§ **Set problem 1**: Set down, word for word, the part of the article on the SAC Capital indictment starting at "The art market." and ending at "cool $616 million.".

§ **Excerpted text**:
Indictment of SAC Capital Creates Economic Losers and Winners

SAC Capital, the giant hedge fund, faces an existential threat after its indictment. But the economic impact of its legal saga extends far beyond its Stamford, Connecticut, headquarters.

Seth Wenig/AP

SAC Capital, the hedge fund controlled by billionaire Steven A. Cohen, was indicted Thursday for securities fraud and wire fraud. The blow from the feds was the latest in a string of legal assaults the hedge fund has faced; in March, the firm paid $616 million to settle two insider trading suits brought by the SEC, a record insider-trading fine. But the government isn’t through with SAC yet. It is pursuing forfeiture of about $10 billion, The Wall Street Journal reported. Much of the focus thus far has been on direct effects on SAC and its investors. But when an institution with the size, wealth, and footprint of SAC gets into trouble, it’s likely to have an economic and financial impact beyond the trading floor.

Here are three potential losers:

The art market. Cohen, whose salary at the peak of SAC’s success in 2006 and 2007 has been reported as around $900 million and whose net worth is estimated by Forbes at $9.3 billion, is a big man on the international art scene. He’s often represented at auctions by gallery owner and art dealer superstar Larry Gagosian and has lent art by De Kooning and Picasso to Sotheby’s and a Damien Hirst to the Met. Last year he bought four Matisse sculptures for $120 million, and back in March he acquired Picasso’s Le Reve from Stephen A. Wynn for $155 millionless than a month after SAC settled insider-trading allegations with the government for a cool $616 million.

Dataset entries:
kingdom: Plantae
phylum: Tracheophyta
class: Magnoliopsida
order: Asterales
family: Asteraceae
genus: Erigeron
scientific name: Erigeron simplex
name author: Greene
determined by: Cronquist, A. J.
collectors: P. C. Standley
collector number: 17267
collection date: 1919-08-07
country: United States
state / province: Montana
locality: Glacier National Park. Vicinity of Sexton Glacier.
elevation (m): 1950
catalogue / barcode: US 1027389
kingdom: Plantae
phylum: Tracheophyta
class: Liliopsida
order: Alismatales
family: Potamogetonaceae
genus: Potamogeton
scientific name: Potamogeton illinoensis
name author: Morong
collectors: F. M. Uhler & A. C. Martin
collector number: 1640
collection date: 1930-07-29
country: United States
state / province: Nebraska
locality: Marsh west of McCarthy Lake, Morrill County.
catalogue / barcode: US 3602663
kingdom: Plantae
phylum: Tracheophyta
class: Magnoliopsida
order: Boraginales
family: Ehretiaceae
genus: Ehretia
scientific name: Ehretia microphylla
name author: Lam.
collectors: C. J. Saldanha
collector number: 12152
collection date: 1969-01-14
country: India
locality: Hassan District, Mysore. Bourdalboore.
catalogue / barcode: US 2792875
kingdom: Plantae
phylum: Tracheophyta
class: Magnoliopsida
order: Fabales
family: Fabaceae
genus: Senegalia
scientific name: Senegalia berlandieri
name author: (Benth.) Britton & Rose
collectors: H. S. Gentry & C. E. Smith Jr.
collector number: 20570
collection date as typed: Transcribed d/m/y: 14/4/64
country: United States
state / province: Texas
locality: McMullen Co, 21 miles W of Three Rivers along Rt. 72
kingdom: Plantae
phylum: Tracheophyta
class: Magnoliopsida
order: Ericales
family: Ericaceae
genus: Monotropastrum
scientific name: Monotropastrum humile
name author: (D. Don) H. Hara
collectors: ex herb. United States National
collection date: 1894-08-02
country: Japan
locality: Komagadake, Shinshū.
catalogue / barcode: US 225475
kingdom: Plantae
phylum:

§ **Set problem 2**: Report each line of the listing above that contains the word "scientific".

§ **Correct result 1**:
The art market. Cohen, whose salary at the peak of SAC’s success in 2006 and 2007 has been reported as around $900 million and whose net worth is estimated by Forbes at $9.3 billion, is a big man on the international art scene. He’s often represented at auctions by gallery owner and art dealer superstar Larry Gagosian and has lent art by De Kooning and Picasso to Sotheby’s and a Damien Hirst to the Met. Last year he bought four Matisse sculptures for $120 million, and back in March he acquired Picasso’s Le Reve from Stephen A. Wynn for $155 millionless than a month after SAC settled insider-trading allegations with the government for a cool $616 million.

§ **Correct result 2**:
scientific name: Erigeron simplex
scientific name: Potamogeton illinoensis
scientific name: Ehretia microphylla
scientific name: Senegalia berlandieri
scientific name: Monotropastrum humile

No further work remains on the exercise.